The question of who actually wins under Ford’s form of market populism must also loom large for electoral actors hoping to unseat the Ford government—“the people” or certain well-connected interests such as developers, resource industries, and incumbents in the energy and for-profit health care sec­tors, a point highlighted by the Greenbelt episode in particular?

Behind this there must also be growing questions about the government’s fiscal responsibility. The emerging costs of beer accelerating the availability of beer and wine in corner stores is only most recent development to raise questions about the government’s approach to fiscal matters. The government has committed to at least $150 billion in large energy and transportation infrastructure projects.  Many of the projects at the centre of the government’s efforts, including Highway 413, the Highway 404-to-400 Bradford Bypass, and the Pickering B nuclear station refurbishment projects, had been subject to previous reviews either under the Environmental Assessment and other planning processes and determined to be unnecessary and uneconomic.

Despite having centuries-long implications for the province’s energy systems, urban development and transportation patterns, environmental and climate sustainability; and, particularly in the context of increased interest rates, long-term fiscal capacity,  none have been subject to any current meaningful external review or assessment, despite widespread suspicions around their political motivations.

The emerging financial impacts of the government’s decision around been and wine availability adds to the government’s pattern of casually shredding long-term stable revenue streams.
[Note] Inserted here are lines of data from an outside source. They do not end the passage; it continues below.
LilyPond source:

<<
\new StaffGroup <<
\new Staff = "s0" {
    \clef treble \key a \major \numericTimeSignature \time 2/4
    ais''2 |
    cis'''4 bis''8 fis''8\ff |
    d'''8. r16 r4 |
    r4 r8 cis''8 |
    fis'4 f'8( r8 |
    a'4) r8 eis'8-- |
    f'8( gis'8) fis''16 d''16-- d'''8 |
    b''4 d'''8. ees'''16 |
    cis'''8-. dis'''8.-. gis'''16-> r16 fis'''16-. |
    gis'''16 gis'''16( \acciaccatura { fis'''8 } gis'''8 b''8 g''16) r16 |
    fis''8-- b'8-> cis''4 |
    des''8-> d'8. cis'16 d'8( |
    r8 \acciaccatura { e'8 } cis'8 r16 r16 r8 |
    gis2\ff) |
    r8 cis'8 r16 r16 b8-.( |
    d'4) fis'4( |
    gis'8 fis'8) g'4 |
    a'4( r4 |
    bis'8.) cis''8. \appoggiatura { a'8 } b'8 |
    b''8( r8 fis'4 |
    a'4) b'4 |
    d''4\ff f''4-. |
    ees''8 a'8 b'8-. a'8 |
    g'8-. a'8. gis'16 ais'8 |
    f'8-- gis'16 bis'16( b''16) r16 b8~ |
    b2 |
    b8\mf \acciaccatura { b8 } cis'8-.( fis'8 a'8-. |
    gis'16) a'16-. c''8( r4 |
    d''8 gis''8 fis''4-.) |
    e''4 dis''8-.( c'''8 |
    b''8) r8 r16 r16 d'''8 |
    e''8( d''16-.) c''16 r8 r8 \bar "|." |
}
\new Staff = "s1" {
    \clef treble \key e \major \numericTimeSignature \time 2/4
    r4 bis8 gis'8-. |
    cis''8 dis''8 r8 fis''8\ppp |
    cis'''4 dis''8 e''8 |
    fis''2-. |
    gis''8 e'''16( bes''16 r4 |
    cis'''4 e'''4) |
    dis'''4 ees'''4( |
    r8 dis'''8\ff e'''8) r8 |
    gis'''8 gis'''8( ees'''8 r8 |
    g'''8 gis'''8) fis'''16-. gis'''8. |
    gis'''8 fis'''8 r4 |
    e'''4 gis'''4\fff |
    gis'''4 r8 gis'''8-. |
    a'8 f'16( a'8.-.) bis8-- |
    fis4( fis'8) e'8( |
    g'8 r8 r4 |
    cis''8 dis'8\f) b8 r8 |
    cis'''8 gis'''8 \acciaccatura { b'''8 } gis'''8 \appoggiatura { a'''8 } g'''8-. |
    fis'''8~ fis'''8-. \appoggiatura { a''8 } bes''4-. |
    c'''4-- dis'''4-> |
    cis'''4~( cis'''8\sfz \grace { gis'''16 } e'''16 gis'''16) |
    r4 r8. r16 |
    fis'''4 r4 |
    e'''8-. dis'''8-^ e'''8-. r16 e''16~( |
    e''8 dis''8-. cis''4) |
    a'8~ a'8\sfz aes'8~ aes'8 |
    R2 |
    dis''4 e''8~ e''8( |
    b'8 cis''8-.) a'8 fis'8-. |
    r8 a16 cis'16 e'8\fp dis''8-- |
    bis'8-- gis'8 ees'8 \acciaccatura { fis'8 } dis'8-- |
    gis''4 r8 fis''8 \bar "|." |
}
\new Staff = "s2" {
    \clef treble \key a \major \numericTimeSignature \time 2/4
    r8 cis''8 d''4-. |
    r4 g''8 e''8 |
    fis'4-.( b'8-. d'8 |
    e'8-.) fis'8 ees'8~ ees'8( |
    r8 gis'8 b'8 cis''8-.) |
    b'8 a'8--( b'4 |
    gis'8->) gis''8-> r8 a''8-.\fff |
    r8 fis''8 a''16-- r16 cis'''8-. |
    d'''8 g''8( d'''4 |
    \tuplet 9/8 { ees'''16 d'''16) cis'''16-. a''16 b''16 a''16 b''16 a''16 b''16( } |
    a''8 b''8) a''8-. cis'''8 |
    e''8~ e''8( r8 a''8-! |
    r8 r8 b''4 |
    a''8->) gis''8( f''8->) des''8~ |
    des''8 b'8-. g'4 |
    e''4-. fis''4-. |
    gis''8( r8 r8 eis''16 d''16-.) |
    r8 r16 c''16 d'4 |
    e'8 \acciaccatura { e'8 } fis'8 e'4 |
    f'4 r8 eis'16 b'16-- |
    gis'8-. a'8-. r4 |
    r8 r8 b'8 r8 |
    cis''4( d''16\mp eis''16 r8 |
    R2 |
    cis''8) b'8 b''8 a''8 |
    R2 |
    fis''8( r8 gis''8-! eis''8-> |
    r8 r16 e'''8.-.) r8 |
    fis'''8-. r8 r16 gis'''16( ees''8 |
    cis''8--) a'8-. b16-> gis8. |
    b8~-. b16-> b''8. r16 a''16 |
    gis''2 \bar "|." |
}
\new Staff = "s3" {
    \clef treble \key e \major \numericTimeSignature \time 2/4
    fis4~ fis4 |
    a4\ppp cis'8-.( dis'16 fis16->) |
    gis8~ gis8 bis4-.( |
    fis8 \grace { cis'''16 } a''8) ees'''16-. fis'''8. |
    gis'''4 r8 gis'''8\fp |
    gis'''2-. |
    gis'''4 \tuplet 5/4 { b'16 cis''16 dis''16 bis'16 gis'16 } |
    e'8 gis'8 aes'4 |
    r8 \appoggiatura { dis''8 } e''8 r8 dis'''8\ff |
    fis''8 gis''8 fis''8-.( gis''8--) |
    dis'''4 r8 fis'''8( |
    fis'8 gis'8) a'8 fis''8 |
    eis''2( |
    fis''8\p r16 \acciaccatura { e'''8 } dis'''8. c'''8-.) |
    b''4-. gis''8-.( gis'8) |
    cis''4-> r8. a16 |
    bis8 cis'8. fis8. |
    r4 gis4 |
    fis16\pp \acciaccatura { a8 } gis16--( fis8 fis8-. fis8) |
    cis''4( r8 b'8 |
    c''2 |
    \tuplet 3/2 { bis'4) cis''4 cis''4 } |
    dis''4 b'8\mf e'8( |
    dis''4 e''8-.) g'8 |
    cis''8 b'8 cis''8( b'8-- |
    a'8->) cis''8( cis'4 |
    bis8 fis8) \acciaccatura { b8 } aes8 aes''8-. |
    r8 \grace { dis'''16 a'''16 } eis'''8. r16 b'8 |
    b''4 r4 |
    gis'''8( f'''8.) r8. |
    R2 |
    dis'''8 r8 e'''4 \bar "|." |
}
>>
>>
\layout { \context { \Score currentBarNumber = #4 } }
Since 2018 these have included the loss of approximately $1billion/yr each from: the cancellation of the greenhouse gas cap and trade program; the elimination of vehicle licencing fees; and reductions in the provincial gasoline tax. To this has to be added the billions in provincial revenues that have had to be diverted to municipalities to pay for infrastructure, to make up for the development charge revenues that were lost through Bill 23. There is also the ongoing $7 billion/yr diversion of revenues away from pressing needs in areas like health care and education, to artificially lower hydro rates, largely to hide the actual costs of previous nuclear refurbishment projects.

All of these factors should amount to a moment of deep political vulnerability for the Ford government, but how voters might actually respond to an early election call remains an open question.